En mi apreciación, y mediante un acto tan elemental como examinar grandes cartas magnas imperecederas como la constitución de los Estados Unidos de América, la cual ha perdurado desde el siglo XVIII hasta le fecha, prácticamente sin cambios,  nos damos cuenta que, lejos de ser libros magnánimos que regulan la vida social y políticas públicas de una nación, se limitan a establecer los elementales valores republicanos de la separación del poder y la democracia misma, y asimismo reconocer los derechos fundamentales de los seres humanos que habitan en dicho país.

Lo cual significa que, los estadounidenses en algunas pocas páginas pueden decir lo que nosotros como país, pretendemos decir en cientos de ellas.

Es en este contexto que, la carta magna norte americana otorga una poderosa lección a Chile.

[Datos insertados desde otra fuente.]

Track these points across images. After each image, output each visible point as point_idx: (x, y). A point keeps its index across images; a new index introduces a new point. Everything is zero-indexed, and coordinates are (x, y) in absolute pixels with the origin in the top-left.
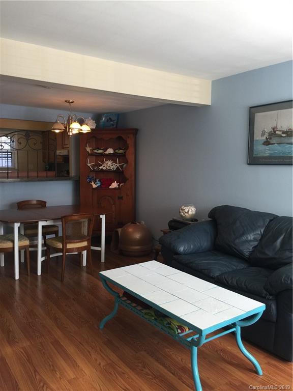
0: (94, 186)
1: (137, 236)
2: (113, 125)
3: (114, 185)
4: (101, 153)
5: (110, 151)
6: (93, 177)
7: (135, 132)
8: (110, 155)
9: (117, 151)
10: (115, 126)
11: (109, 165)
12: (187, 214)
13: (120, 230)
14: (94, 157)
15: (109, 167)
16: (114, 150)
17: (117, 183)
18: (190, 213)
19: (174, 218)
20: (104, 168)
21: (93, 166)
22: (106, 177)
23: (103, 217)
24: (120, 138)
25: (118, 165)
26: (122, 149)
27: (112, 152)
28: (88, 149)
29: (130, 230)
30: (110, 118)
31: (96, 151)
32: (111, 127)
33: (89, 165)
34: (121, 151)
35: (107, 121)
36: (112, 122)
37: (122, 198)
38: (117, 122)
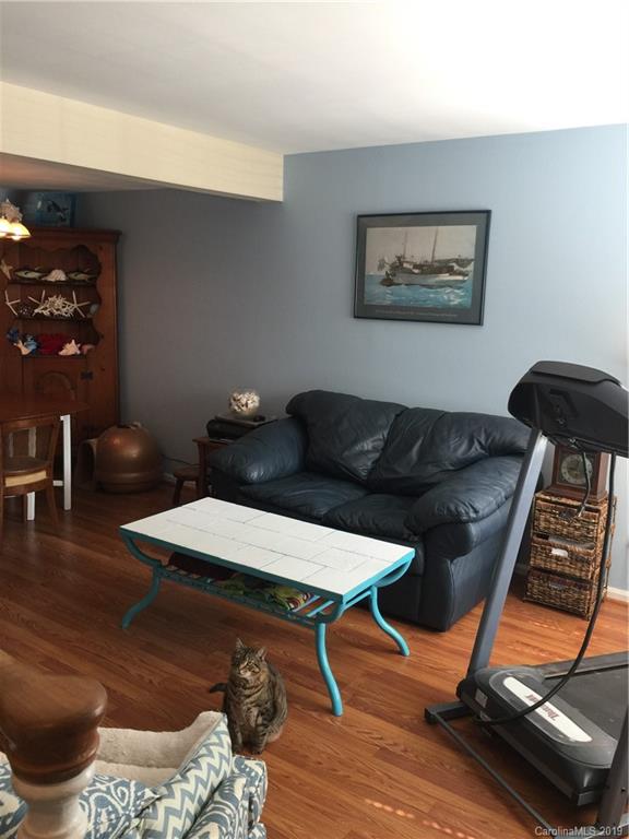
0: (25, 351)
2: (63, 220)
3: (71, 349)
4: (34, 279)
5: (58, 275)
6: (18, 331)
7: (114, 237)
8: (58, 284)
9: (72, 276)
10: (68, 222)
11: (58, 306)
12: (244, 408)
13: (94, 442)
14: (19, 287)
15: (58, 310)
16: (66, 274)
17: (76, 343)
21: (16, 307)
23: (66, 420)
24: (82, 248)
25: (76, 306)
26: (83, 272)
27: (63, 279)
28: (6, 270)
29: (117, 441)
31: (22, 274)
33: (9, 304)
34: (81, 276)
37: (90, 375)
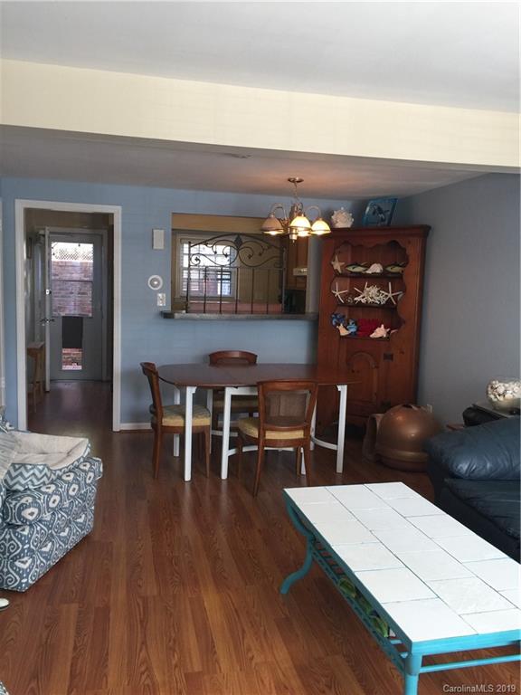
0: (344, 332)
1: (412, 431)
2: (382, 220)
3: (380, 332)
4: (360, 273)
5: (376, 268)
6: (344, 316)
7: (424, 232)
8: (374, 276)
9: (389, 269)
10: (386, 222)
11: (372, 294)
12: (501, 398)
13: (379, 417)
14: (348, 280)
15: (372, 298)
16: (384, 267)
17: (385, 328)
18: (509, 395)
19: (477, 404)
20: (363, 301)
21: (345, 296)
22: (367, 317)
23: (343, 389)
24: (394, 245)
25: (390, 295)
26: (398, 266)
27: (378, 271)
28: (337, 266)
29: (400, 418)
30: (379, 209)
31: (350, 269)
32: (379, 225)
33: (337, 293)
34: (396, 269)
35: (374, 213)
36: (380, 216)
37: (391, 357)
38: (391, 215)
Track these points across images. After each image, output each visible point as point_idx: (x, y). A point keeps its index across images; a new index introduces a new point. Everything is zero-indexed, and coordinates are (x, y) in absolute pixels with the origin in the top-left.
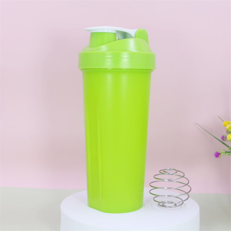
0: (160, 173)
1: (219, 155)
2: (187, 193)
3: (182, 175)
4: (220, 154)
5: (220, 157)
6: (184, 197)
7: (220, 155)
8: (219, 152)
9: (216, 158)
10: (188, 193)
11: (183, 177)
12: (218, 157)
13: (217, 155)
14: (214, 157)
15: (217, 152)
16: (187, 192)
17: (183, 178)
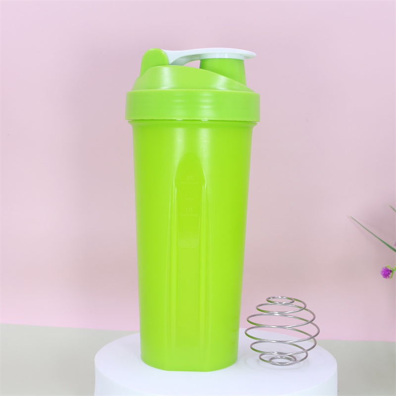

Lo esencial jamás es extenso, y la perdurabilidad de los textos se sustenta en que todo en ello nos une y representa como sociedad, y para ello, la extensión de ellos no es un asunto baladí sino que uno primordial.

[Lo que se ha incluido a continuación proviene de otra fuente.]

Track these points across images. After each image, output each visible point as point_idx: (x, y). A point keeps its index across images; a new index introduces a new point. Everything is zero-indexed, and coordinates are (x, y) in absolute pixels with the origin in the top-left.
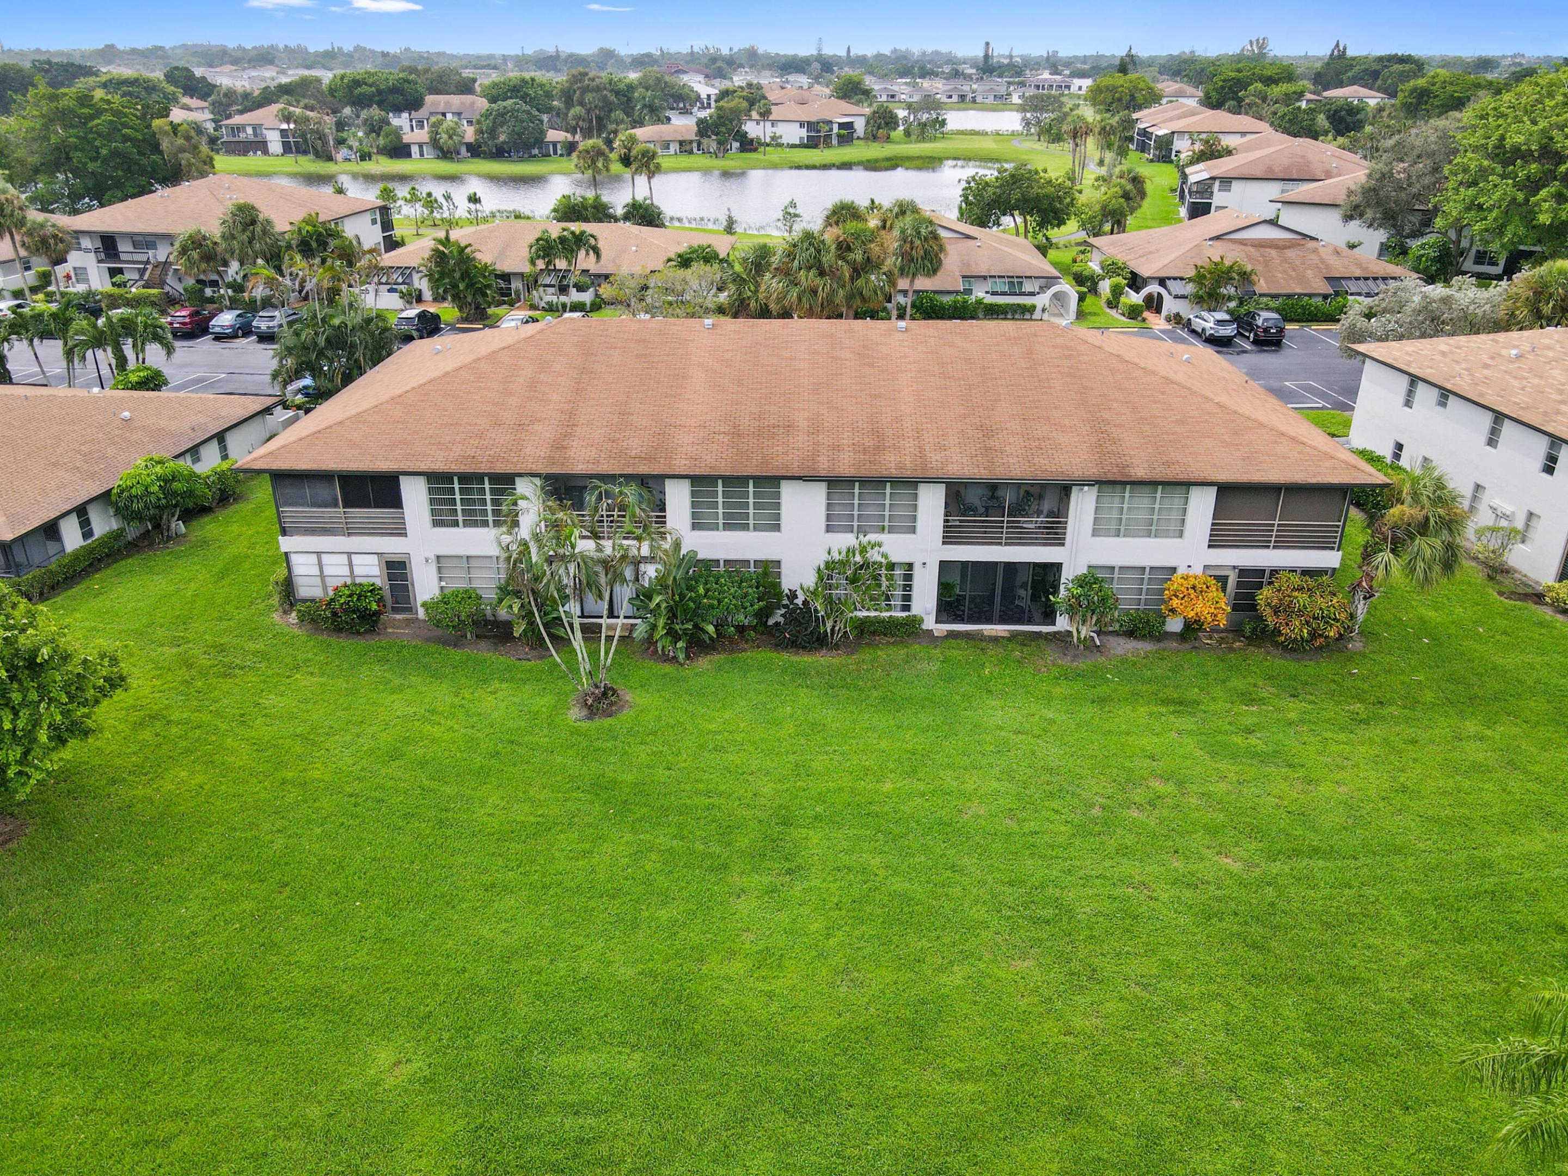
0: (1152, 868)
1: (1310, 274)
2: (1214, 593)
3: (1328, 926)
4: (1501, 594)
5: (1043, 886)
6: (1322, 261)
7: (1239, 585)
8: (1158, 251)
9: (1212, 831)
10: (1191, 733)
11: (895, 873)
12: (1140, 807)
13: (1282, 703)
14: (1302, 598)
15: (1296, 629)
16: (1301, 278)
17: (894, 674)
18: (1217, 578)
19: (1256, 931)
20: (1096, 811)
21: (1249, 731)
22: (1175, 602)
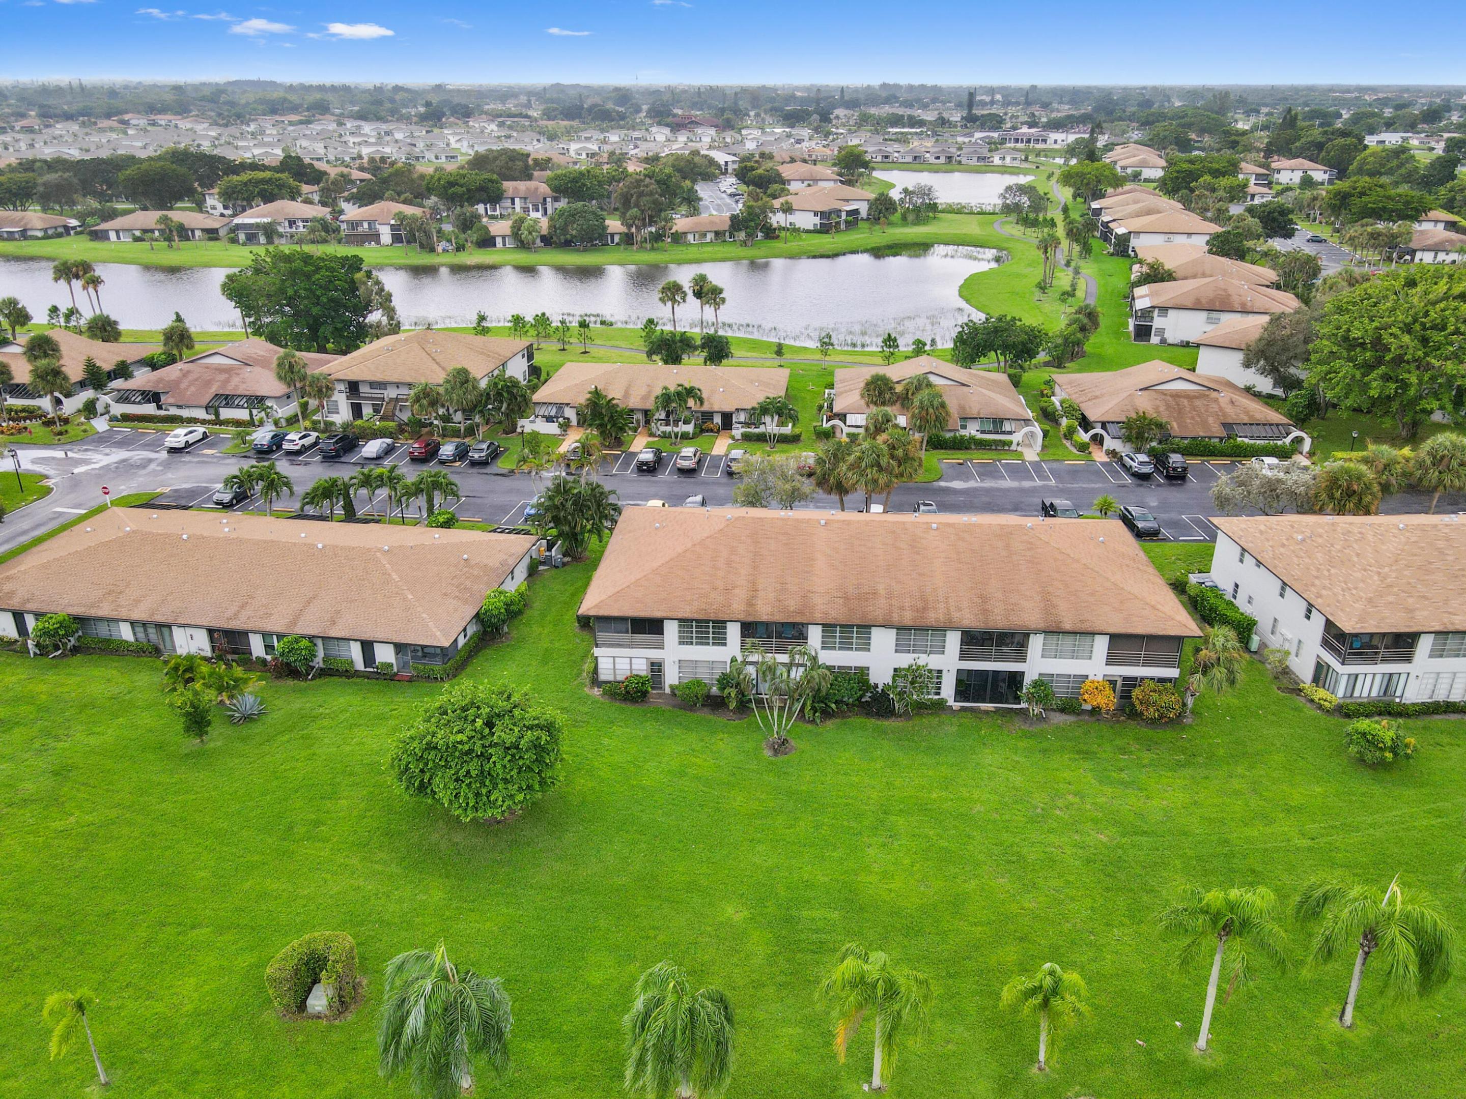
0: (1065, 839)
1: (1211, 420)
2: (1108, 691)
3: (1145, 867)
4: (1279, 688)
5: (1012, 846)
6: (1221, 409)
7: (1123, 685)
8: (1102, 395)
9: (1095, 821)
10: (1091, 770)
11: (941, 838)
12: (1061, 809)
13: (1140, 754)
14: (1155, 696)
15: (1151, 713)
16: (1204, 424)
17: (933, 733)
18: (1111, 682)
19: (1110, 869)
20: (1039, 810)
21: (1121, 770)
22: (1086, 696)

La próxima constitución chilena debe circunscribirse al Estado de Derecho y derechos fundamentales en su esencia, relevando a la Ley y los reglamentos la labor, no menos ardua y compleja, de definir y dotar de sentido a la Carta Magna.

Lo anterior, reviste la mayor importancia, por cuanto las Constituciones tienen por sí misma la voluntad de perdurar en el tiempo por la identificación transversal que debe suponer para una nación.

Empero, cuando se pretende elevar todo principio y reflexión jurídica en un ámbito constitucional, caemos en un difícil frente de baja presión, espumosas olas, y se ve forzosamente convertida en un instrumento legal fútil, pasajero, y por sobre todo, de fácil naufragio.

Esto es, si intentamos convertir a la futura constitución en un instrumento de política pública, estaremos convirtiendo la carta de navegación del futuro que queremos, en un manual para el uso de cabos, limpieza de cubierta, mientras que seguimos viendo a las estrellas de la noche, enceguecidos por su gran brillo, a la deriva.